MUSKEGON HEIGHTS, Mich. (WOOD) — More than 200 homes in Muskegon Heights are abandoned and both residents and officials say it’s a growing concern in the community.
Residents who live on 6th Street told 24 Hour News 8 they have not experienced many problems in the neighborhood, but have seen quite a few blighted homes over the past several years.
“The neighborhood is pretty peaceful for the most part,” said resident Belinda Johnson.
According to Johnson and her next-door neighbor, Tanesha, a squatter recently moved into one of the houses that has been abandoned for nearly four years.
“They need to get him out of here,” said Tanesha, who wanted to be identified by her first name only. “I have little kids and I don’t know what he is capable of. I don’t want him living next to me. I come home late at night from work and I’m afraid to go into the house and afraid for my kids because I don’t know this person.”
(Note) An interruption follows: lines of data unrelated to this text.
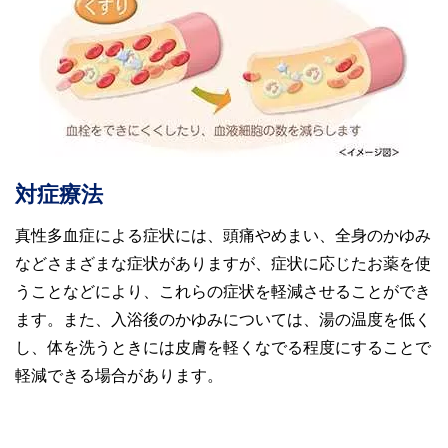
対症療法
真性多血症による症状には、頭痛やめまい、全身のかゆみ
などさまざまな症状がありますが、症状に応じたお薬を使
うことなどにより、これらの症状を軽減させることができ
ます。また、入浴後のかゆみについては、湯の温度を低く
し、体を洗うときには皮膚を軽くなでる程度にすることで
軽減できる場合があります。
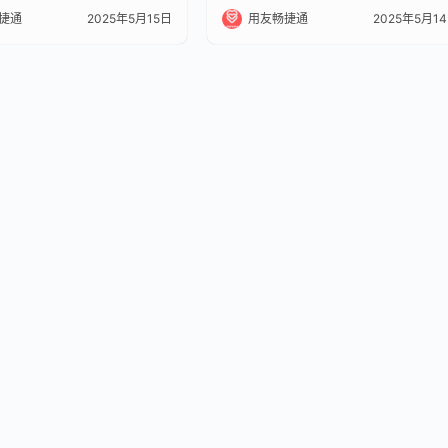
捷通
2025年5月15日
用友畅捷通
2025年5月1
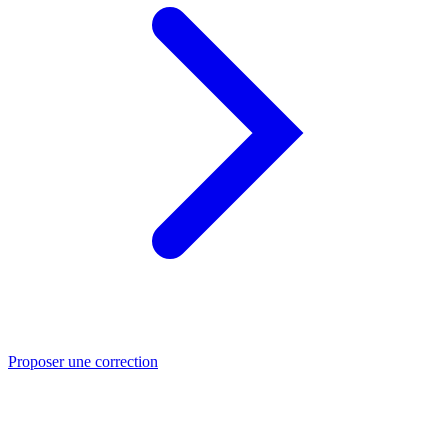
Proposer une correction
The women have contacted police and city officials to see if the squatter could be removed from the home.
“I called the police,” Johnson said. “They come out and he says, ‘Well, I can make him leave, but he’s just going to go around the corner and come right back.’”
Tanesha, who has lived in the neighborhood for eight years, said she couldn’t get a straight answer from authorities.
“The city told me it was the county’s problem, the county told me it was the city’s problem,” she said.
Officials told 24 Hour News 8 they understand the concern.
“The citizens have every right to be upset about it in the neighborhoods,” said Muskegon County Treasurer Tony Moulatsiotis.
The house is listed as property of the county treasurer, but Moulatsiotis said fixing the blight is not his department’s problem.
“It is not the county’s responsibility to take care of the properties,” Moulatsiotis said. “It is the county’s responsibility to recoup the $12-plus million that were dispersed every year.”
There has been an ongoing dispute between the city and the county about who is responsible for the abandoned homes. In 2012, the two entities went to court.
“There was a lawsuit because there was some disagreement in the beginning. The City of Muskegon Heights thought it was our responsibility to do it, but we won that lawsuit,” Moulatsiotis said. “It was very clear that we are not responsible.”
According to Moulatsiotis, local municipalities should handle the problem.
“Local municipalities must and they should with the law enforcement officers make sure those houses are at least safe and if there are squatters, they should kick them out,” he said.
The problem boils down to money, which officials said they do not have enough of in order to eradicate the issue.
“There are no funds available to do anything like that,” Moulatsiotis said. “Unfortunately, with all the cuts and the economy and everything else, even the local municipalities are very short on money. My understanding is, the Heights is doing the best they can.”
Moulatsiotis said the county and the city is working together to find a solution.
“We are trying to bring federal funds in to take care of this blight situation and we are very hopeful it is going to happen,” he said.
Some form of relief, Moulatsiotis said, could come by the end of the year.